As Vagts after the Second World War from his position as a US government consultant retired, he lived until his death in 1986 at the US East Coast "as a private scholar " ( independent scholar ).

Alfred Vagts' work includes academic as well as literary and essayistic books. The main works are Germany and the United States in World Politics (1935) and The History of Militarism, Civilian and Military (1937). Vagts - like Hajo Holborn , Eckart Kehr , George W. Hallgarten , Fritz T. Epstein and Hans Rosenberg - are counted among those German-speaking historians who reoriented themselves scientifically in exile.

Vagts records and drafts for his unwritten memoirs are in the archives of Dartmouth College in Hanover, New Hampshire, and as part of the estate in the Darmstadt City Archives . They refer, among other things, to connections and networks between committed Nazi opponents in Germany, Europe and the USA, especially in the years 1933–1939.

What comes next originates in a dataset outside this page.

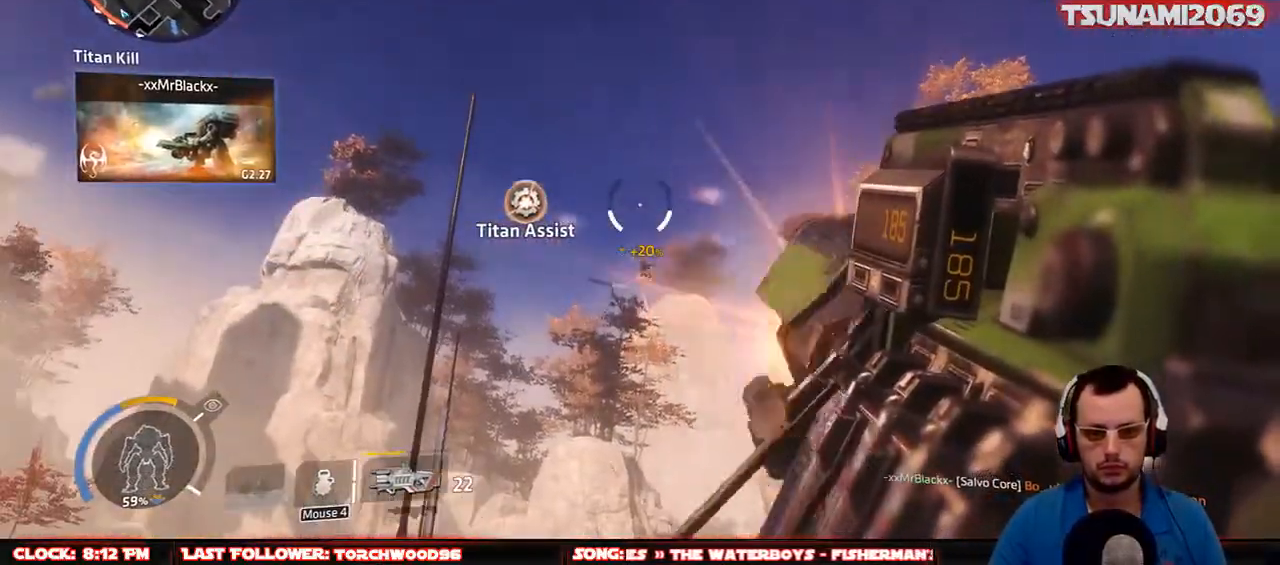
{"keys": [], "mouse": ["left", "right"], "events": []}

Alfred Vagts is an uncle of the writer Peter Schütt .

Fonts

  • Ritt in die Not , Munich 1920; Reprint Vaduz 1973 (poems).
  • Mexico, Europe and America with special consideration of the petroleum policy , Berlin 1928.
  • Germany and the United States in World Politics , 2 volumes. Macmillan, London / New York 1935.
  • The History of Militarism: Civilian and Military , New York 1937; numerous reprints. content
  • Edited together with Caroline Farrar Ware : The Cultural Approach to History . Columbia University Press, New York 1940.
  • Hitler's Second Army , Washington 1943.
  • Geography in War and Geopolitics , 1943.
  • Landing Operations: Strategy, Psychology, Tactics, Politics, from Antiquity to 1945 , Harrisburg 1946.
  • Defense and Diplomacy: The Soldier and the Conduct of Foreign Relations , New York / London 1956.
  • German-American return migration , Heidelberg 1960.
  • The Military Attaché , Princeton 1967.
  • Balance sheets and balances , ed. by Hans-Ulrich Wehler , Frankfurt 1979.
  • Albrecht Mendelssohn Bartholdy . A picture of life . In: Cécile Lowenthal-Hensel , Rudolf Elvers (Ed.): Mendelssohn Studies , Vol. 3. Duncker and Humblot, Berlin 1979. ISBN 3-428-04349-9 . Pp. 201-225.

literature

  • American Historical Association: AHA Perspectives: Newsletter of the American Historical Association Including EIB Notices, Vol. 24-25, The Association, Washington, DC, 1986, p. 17.
  • Vagts, Alfred . In: International Biographical Dictionary of Central European Emigrés 1933–1945 . Vol. II, Part 2, p. 1187.
  • Petra Jenny Vock: Poetry from the war worthy of criticism, perhaps important from a documentary point of view. The poems of the “Action” lyricist Alfred Vagts from the First World War. In: Yearbook of the German Schiller Society 43 (2004), pp. 231–266.

Web links

Individual evidence

  1. Peter Th. Walter: Historians who emigrated to the United States 1945–1950: Looking or jumping across the pond? In: Christoph Cobet (Hrsg.): Introduction to questions to the historical science in Germany after Hitler . Frankfurt am Main 1986, pp. 41-50, here p. 44.
  2. Christof Brauers: The FDP in Hamburg 1945 to 1953. Meidenbauer, Munich 2007, p. 68f.
  3. ^ Speeches first printed in: Carlo Mierendorff. Portrait of a German socialist . Exil-Brochure, 1944, pp. 9-14 (Vagts) and pp. 15-40 (Zuckmayer).
  4. Richard Albrecht : The militant social democrat. Carlo Mierendorff 1897–1943. A biography . Berlin / Bonn 1987, here pp. 182-187.
  5. ^ Richard Albrecht, the author of the Carlo Mierendorff biography, evaluated Vagts' estate and interviewed him in 1985 as a contemporary witness : Richard Albrecht: Der militante Sozialdemokrat. Carlo Mierendorff 1897–1943. A biography . Berlin / Bonn 1987, here pp. 302–304, notes 120–130.
  6. ^ Claus-Dieter Krohn : History . In: Claus-Dieter Krohn et al. (Ed.): Handbuch der Deutschensprachigen Emigration 1933–1945 . Darmstadt 1998, Col. 747-760, here Col. 754.
  7. Andreas W. Daum , Hartmut Lehmann , James J. Sheehan (eds.): The Second Generation. Émigrés from Nazi Germany as Historians. With a biobibliographical guide . Berghahn, New York 2016, ISBN 978-1-78238-985-9 , p. 63.
  8. ^ Claus-Dieter Krohn: History . In: Claus-Dieter Krohn et al. (Hrsg.): Handbuch der Deutschensprachigen Emigration 1933–1945 . Darmstadt 1998, Col. 747-760, here Col. 750f.